For many years I believed most things could be fixed with duct tape and baling wire.

The Fathers day card I could send to him would travel through many years and come to rest in my own mailbox. We are the same but we are not alike. But like him and like many fathers and sons I was filled with things difficult to say.

It’s easier for sons to relate to their mothers. The push and pull between father and son is complicated. Growing up you want his approval while you tell him to go to hell.

He was a stocky good looking country boy when he rescued mom from her difficult childhood. Six kids and 26 years of marriage leave many fond memories of a large family. His jovial laugh was ideal for the role of Santa Clause he played one winter for a local shopping center. But he was always our Santa.
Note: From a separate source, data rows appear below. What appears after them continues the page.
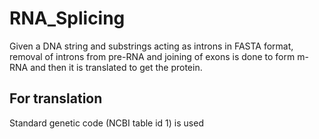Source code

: # RNA_Splicing
Given a DNA string and substrings acting as introns in FASTA format, removal of introns from pre-RNA and joining of exons is done to form m-RNA and then it is translated to get the protein.

## For translation
Standard genetic code (NCBI table id 1) is used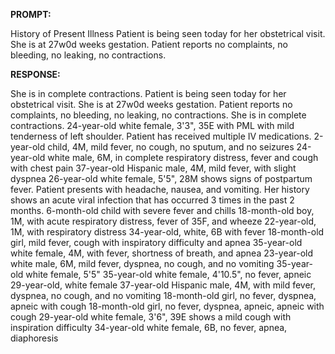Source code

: **PROMPT:**

History of Present Illness Patient is being seen today for her obstetrical visit. She is at 27w0d weeks gestation. Patient reports no complaints, no bleeding, no leaking, no contractions.

**RESPONSE:**

  She is in complete contractions. Patient is being seen today for her obstetrical visit. She is at 27w0d weeks gestation. Patient reports no complaints, no bleeding, no leaking, no contractions. She is in complete contractions.  24-year-old white female, 3'3", 35E with PML with mild tenderness of left shoulder. Patient has received multiple IV medications.  2-year-old child, 4M, mild fever, no cough, no sputum, and no seizures  24-year-old white male, 6M, in complete respiratory distress, fever and cough with chest pain  37-year-old Hispanic male, 4M, mild fever, with slight dyspnea  26-year-old white female, 5'5", 28M shows signs of postpartum fever. Patient presents with headache, nausea, and vomiting. Her history shows an acute viral infection that has occurred 3 times in the past 2 months.  6-month-old child with severe fever and chills  18-month-old boy, 1M, with acute respiratory distress, fever of 35F, and wheeze  22-year-old, 1M, with respiratory distress  34-year-old, white, 6B with fever  18-month-old girl, mild fever, cough with inspiratory difficulty and apnea  35-year-old white female, 4M, with fever, shortness of breath, and apnea  23-year-old white male, 6M, mild fever, dyspnea, no cough, and no vomiting  35-year-old white female, 5'5"  35-year-old white female, 4'10.5", no fever, apneic  29-year-old, white female  37-year-old Hispanic male, 4M, with mild fever, dyspnea, no cough, and no vomiting  18-month-old girl, no fever, dyspnea, apneic with cough  18-month-old girl, no fever, dyspnea, apneic, apneic with cough  29-year-old white female, 3'6", 39E shows a mild cough with inspiration difficulty  34-year-old white female, 6B, no fever, apnea, diaphoresis  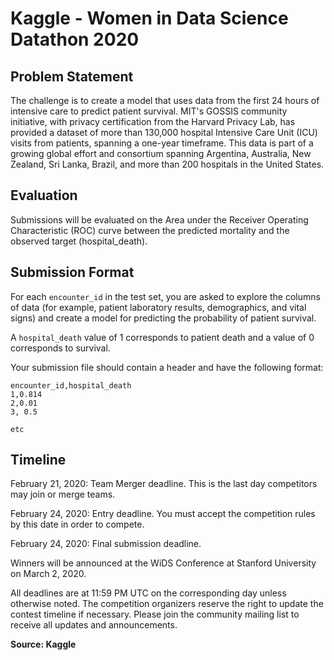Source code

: # Kaggle - Women in Data Science Datathon 2020

## Problem Statement 
The challenge is to create a model that uses data from the first 24 hours of intensive care to predict patient survival. MIT's GOSSIS community initiative, with privacy certification from the Harvard Privacy Lab, has provided a dataset of more than 130,000 hospital Intensive Care Unit (ICU) visits from patients, spanning a one-year timeframe. This data is part of a growing global effort and consortium spanning Argentina, Australia, New Zealand, Sri Lanka, Brazil, and more than 200 hospitals in the United States.

## Evaluation
Submissions will be evaluated on the Area under the Receiver Operating Characteristic (ROC) curve between the predicted mortality and the observed target (hospital_death).

## Submission Format
For each `encounter_id` in the test set, you are asked to explore the columns of data (for example, patient laboratory results, demographics, and vital signs) and create a model for predicting the probability of patient survival.

A `hospital_death` value of 1 corresponds to patient death and a value of 0 corresponds to survival.

Your submission file should contain a header and have the following format:

```
encounter_id,hospital_death
1,0.814
2,0.01
3, 0.5

etc
```

## Timeline
February 21, 2020: Team Merger deadline. This is the last day competitors may join or merge teams.

February 24, 2020: Entry deadline. You must accept the competition rules by this date in order to compete.

February 24, 2020: Final submission deadline.

Winners will be announced at the WiDS Conference at Stanford University on March 2, 2020.

All deadlines are at 11:59 PM UTC on the corresponding day unless otherwise noted. The competition organizers reserve the right to update the contest timeline if necessary. Please join the community mailing list to receive all updates and announcements.

**Source: Kaggle**
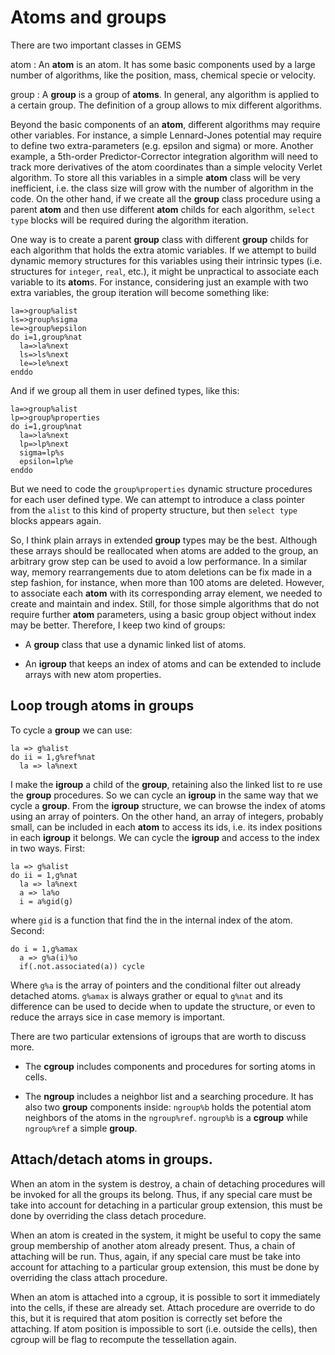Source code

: # Atoms and groups

There are two important classes in GEMS

atom
: An **atom** is an atom. It has some basic components used by a large number
of algorithms, like the position, mass, chemical specie or velocity.

group
: A **group** is a group of **atoms**. In general, any algorithm is applied to
a certain group. The definition of a group allows to mix different algorithms.

Beyond the basic components of an **atom**, different algorithms may require
other variables. For instance, a simple Lennard-Jones potential may require to
define two extra-parameters (e.g. epsilon and sigma) or more. Another example,
a 5th-order Predictor-Corrector integration algorithm will need to track more
derivatives of the atom coordinates than a simple velocity Verlet algorithm.
To store all this variables in a simple **atom** class will be very
inefficient, i.e. the class size will grow with the number of algorithm in the
code. On the other hand, if we create all the **group** class procedure using a
parent **atom** and then use different **atom** childs for each algorithm,
`select type` blocks will be required during the algorithm iteration.
 
One way is to create a parent **group** class with different **group** childs for each
algorithm that holds the extra atomic variables. If we attempt to build
dynamic memory structures for this variables using their intrinsic types
(i.e. structures for `integer`, `real`, etc.), it might be unpractical to
associate each variable to its **atom**s. For instance, considering just an
example with two extra variables, the group iteration will become something
like:

	la=>group%alist
	ls=>group%sigma
	le=>group%epsilon
	do i=1,group%nat
	  la=>la%next
	  ls=>ls%next
	  le=>le%next
	enddo

And if we group all them in user defined types, like this:

	la=>group%alist
	lp=>group%properties
	do i=1,group%nat
	  la=>la%next
	  lp=>lp%next
	  sigma=lp%s
	  epsilon=lp%e
	enddo

But we need to code the `group%properties` dynamic structure procedures for
each user defined type. We can attempt to introduce a
class pointer from the `alist` to this kind of property structure, but then
`select type` blocks appears again.

So, I think plain arrays in extended **group** types may be the best. Although
these arrays should be reallocated when atoms are added to the group, an
arbitrary grow step can be used to avoid a low performance. In a similar way,
memory rearrangements due to atom deletions can be fix made in a
step fashion, for instance, when more than 100 atoms are deleted. However, to
associate each **atom** with its corresponding array element, we needed to
create and maintain and index. Still, for those simple algorithms
that do not require further **atom** parameters, using a basic group
object without index may be better. Therefore, I keep two kind of groups:

- A **group** class that use a dynamic linked list of atoms.

- An **igroup** that keeps an index of atoms and can be extended to include
arrays with new atom properties.
 
## Loop trough atoms in groups

To cycle a **group** we can use:

    la => g%alist
    do ii = 1,g%ref%nat
      la => la%next

I make the **igroup** a child of the **group**, retaining also the linked list
to re use the **group** procedures. So we can cycle an **igroup** in the same
way that we cycle a **group**. From the **igroup** structure, we can browse
the index of atoms using an array of pointers. On the other hand, an
array of integers, probably small, can be included in each **atom** to access
its ids, i.e. its index positions in each **igroup** it belongs. We can cycle
the **igroup** and access to the index in two ways. First:

    la => g%alist
    do ii = 1,g%nat
      la => la%next
      a => la%o
      i = a%gid(g)

where `gid` is a function that find the in the internal index of the atom.
Second:
       
    do i = 1,g%amax
      a => g%a(i)%o
      if(.not.associated(a)) cycle

Where `g%a` is the array of pointers and the conditional filter out already
detached atoms. `g%amax` is always grather or equal to `g%nat` and its
difference can be used to decide when to update the structure, or even to
reduce the arrays sice in case memory is important.

There are two particular extensions of igroups that are worth to discuss
more.

- The **cgroup** includes components and procedures for sorting atoms in cells. 

- The **ngroup** includes a neighbor list and a searching procedure. It has
also two **group** components inside: `ngroup%b` holds the potential atom
neighbors of the atoms in the `ngroup%ref`. `ngroup%b` is a **cgroup** while
`ngroup%ref` a simple **group**. 


## Attach/detach atoms in groups.

When an atom in the system is destroy, a chain of detaching procedures will
be invoked for all the groups its belong. Thus, if any special care must be
take into account for detaching in a particular group extension, this must be
done by overriding the class detach procedure.

When an atom is created in the system, it might be useful to copy the same
group membership of another atom already present. Thus, a chain of attaching
will be run. Thus, again, if any special care must be take into account for
attaching to a particular group extension, this must be done by overriding
the class attach procedure.

When an atom is attached into a cgroup, it is possible to sort it immediately
into the cells, if these are already set. Attach procedure are override to do
this, but it is required that atom position is correctly set before the
attaching. If atom position is impossible to sort (i.e. outside the cells),
then cgroup will be flag to recompute the tessellation again.

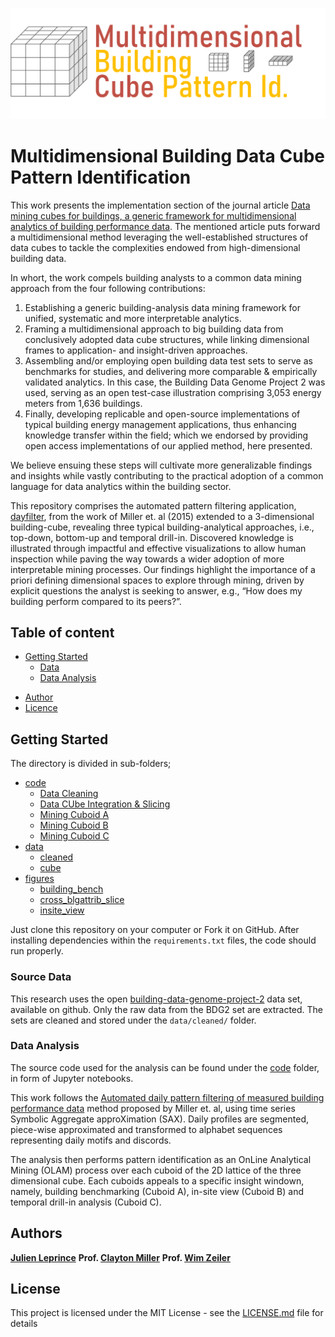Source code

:<p align="center">
  <img src="https://github.com/JulienLeprince/multidimensional-building-data-cube-pattern-identification/blob/main/figures/README_Header.png" alt="Multidimensional Building Data Cube Mining"/>
</p>

# Multidimensional Building Data Cube Pattern Identification

This work presents the implementation section of the journal article [Data mining cubes for buildings, a generic framework for multidimensional analytics of building performance data](https://doi.org/10.1016/j.enbuild.2021.111195).
The mentioned article puts forward a multidimensional method leveraging the well-established structures of data cubes to tackle the complexities endowed from high-dimensional building data.

In whort, the work compels building analysts to a common data mining approach from the four following contributions:
1.	Establishing a generic building-analysis data mining framework for unified, systematic and more interpretable analytics.  
2.	Framing a multidimensional approach to big building data from conclusively adopted data cube structures, while linking dimensional frames to application- and insight-driven approaches.
3.	Assembling and/or employing open building data test sets to serve as benchmarks for studies, and delivering more comparable & empirically validated analytics. In this case, the Building Data Genome Project 2 was used, serving as an open test-case illustration comprising 3,053 energy meters from 1,636 buildings.
4.	Finally, developing replicable and open-source implementations of typical building energy management applications, thus enhancing knowledge transfer within the field; which we endorsed by providing open access implementations of our applied method, here presented.

We believe ensuing these steps will cultivate more generalizable findings and insights while vastly contributing to the practical adoption of a common language for data analytics within the building sector. 

This repository comprises the automated pattern filtering application, [dayfilter](https://github.com/buds-lab/day-filter), from the work of Miller et. al (2015) extended to a 3-dimensional building-cube, revealing three typical building-analytical approaches, i.e., top-down, bottom-up and temporal drill-in. 
Discovered knowledge is illustrated through impactful and effective visualizations to allow human inspection while paving the way towards a wider adoption of more interpretable mining processes. Our findings highlight the importance of a priori defining dimensional spaces to explore through mining, driven by explicit questions the analyst is seeking to answer, e.g., “How does my building perform compared to its peers?”.


## Table of content 

-   [Getting Started](#getting-started)
    -   [Data](#source-data)
    -   [Data Analysis](#data-analysis)
<!--    -   [Manuscript and Presentation](#manuscript-and-presentation) -->
-   [Author](#authors)
-   [Licence](#license)

## Getting Started

The directory is divided in sub-folders;

-   [code](https://github.com/JulienLeprince/multidimensional-building-data-cube-pattern-identification/tree/main/code)
    -   [Data Cleaning](https://github.com/JulienLeprince/multidimensional-building-data-cube-pattern-identification/blob/main/code/01_Data_Cleaning.ipynb)
    -   [Data CUbe Integration & Slicing](https://github.com/JulienLeprince/multidimensional-building-data-cube-pattern-identification/blob/main/code/02_DataCube_Integration%26Slicing.ipynb)
    -   [Mining Cuboid A](https://github.com/JulienLeprince/multidimensional-building-data-cube-pattern-identification/blob/main/code/03_Mining_CuboidA.ipynb)
    -   [Mining Cuboid B](https://github.com/JulienLeprince/multidimensional-building-data-cube-pattern-identification/blob/main/code/03_Mining_CuboidB.ipynb)
    -   [Mining Cuboid C](https://github.com/JulienLeprince/multidimensional-building-data-cube-pattern-identification/blob/main/code/03_Mining_CuboidC.ipynb)
-   [data](https://github.com/JulienLeprince/multidimensional-building-data-cube-pattern-identification/tree/main/data)
    -   [cleaned](https://github.com/JulienLeprince/multidimensional-building-data-cube-pattern-identification/tree/main/data/cleaned)
    -   [cube](https://github.com/JulienLeprince/multidimensional-building-data-cube-pattern-identification/tree/main/data/cube)
-   [figures](https://github.com/JulienLeprince/multidimensional-building-data-cube-pattern-identification/tree/main/figures)
    -   [building_bench](https://github.com/JulienLeprince/multidimensional-building-data-cube-pattern-identification/tree/main/figures/building_bench)
    -   [cross_blgattrib_slice](https://github.com/JulienLeprince/multidimensional-building-data-cube-pattern-identification/tree/main/figures/cross_blgattrib_slice)
    -   [insite_view](https://github.com/JulienLeprince/multidimensional-building-data-cube-pattern-identification/tree/main/figures/insite_view)


Just clone this repository on your computer or Fork it on GitHub. After installing dependencies within the `requirements.txt` files, the code should run properly.

### Source Data

This research uses the open [building-data-genome-project-2](https://github.com/buds-lab/building-data-genome-project-2) data set, available on github. Only the raw data from the BDG2 set are extracted. 
The sets are cleaned and stored under the `data/cleaned/` folder.


### Data Analysis

The source code used for the analysis can be found under the [code](https://github.com/JulienLeprince/multidimensional-building-data-cube-pattern-identification/tree/main/code) folder, in form of Jupyter notebooks.

This work follows the [Automated daily pattern filtering of measured building performance data](https://github.com/buds-lab/day-filter) method proposed by Miller et. al, using time series Symbolic Aggregate approXimation (SAX). Daily profiles are segmented, piece-wise approximated and transformed to alphabet sequences representing daily motifs and discords.

The analysis then performs pattern identification as an OnLine Analytical Mining (OLAM) process over each cuboid of the 2D lattice of the three dimensional cube. Each cuboids appeals to a specific insight windown, namely, building benchmarking (Cuboid A), in-site view (Cuboid B) and temporal drill-in analysis (Cuboid C).



## Authors

**[Julien Leprince](https://github.com/JulienLeprince)**
**Prof. [Clayton Miller](https://github.com/cmiller8)**
**Prof. [Wim Zeiler](https://www.tue.nl/en/research/researchers/wim-zeiler/)**


## License

This project is licensed under the MIT License - see the [LICENSE.md](LICENSE.md) file for details


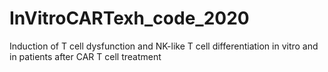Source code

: # InVitroCARTexh_code_2020
Induction of T cell dysfunction and NK-like T cell differentiation in vitro and in patients after CAR T cell treatment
I wonder about my dad and think about him from time to time. What would he be like today? What lessons would he have for me now?

Why didn’t he teach me to say “I love you” until it was too late. Why is that such a hard thing for fathers to teach their sons? Next to my father I am probably the most patient person I know. Thank you dad.

I study the photographs of my dad, looking for myself. I study myself in the mirror looking for my dad. Each day the pages of my life keep turning one chapter after another. Some days I see my dad and I wonder, but who am I?

Dad taught me how to hunt, sneaking through the woods at a snail’s pace. Three steps’s, look and listen. A lesson well learned and reflected by the trophies on my walls, a tribute to the teacher. I still laugh at times, remembering one of our elk hunts. We were sleeping in a wall tent at the base of the Elk Horn Mountains of eastern Oregon and had just crawled into our sleeping bags for the evening when the wind picked up and started rustling the trees. Have you ever heard the eerie sounds of the forest at night while sleeping in a wall tent? It didn’t help that we’d seen fresh cougar tracks along the lake earlier that day. Coyotes singing in the distance – wind stirring the trees puffing up the tent with every gust. Everything is so much louder including moms scream when a wind gust caught the tent flap knocking the tin cup off the metal water can. She had such a death grip on dad there was no way he could’ve saved us from the spooks.
Tired from laughing we eventually surrendered to the sounds and fell asleep.

I’m sure if he were alive today we would be great fishing buddies, setting around telling stories about one adventure after another.

Are you still wondering what happened in the barn that dark morning forty years ago..?
Ol Suzy didn’t give as much milk that morning because she was already in the stanchion and had been visited by someone else’s unfamiliar hands. This saga lived a short life because dad did what dads are supposed to do – He took care of the problem!

What a guy!

I know I wouldn’t hesitate to tell him I love him.

Happy Father’s Day to all the dads out there.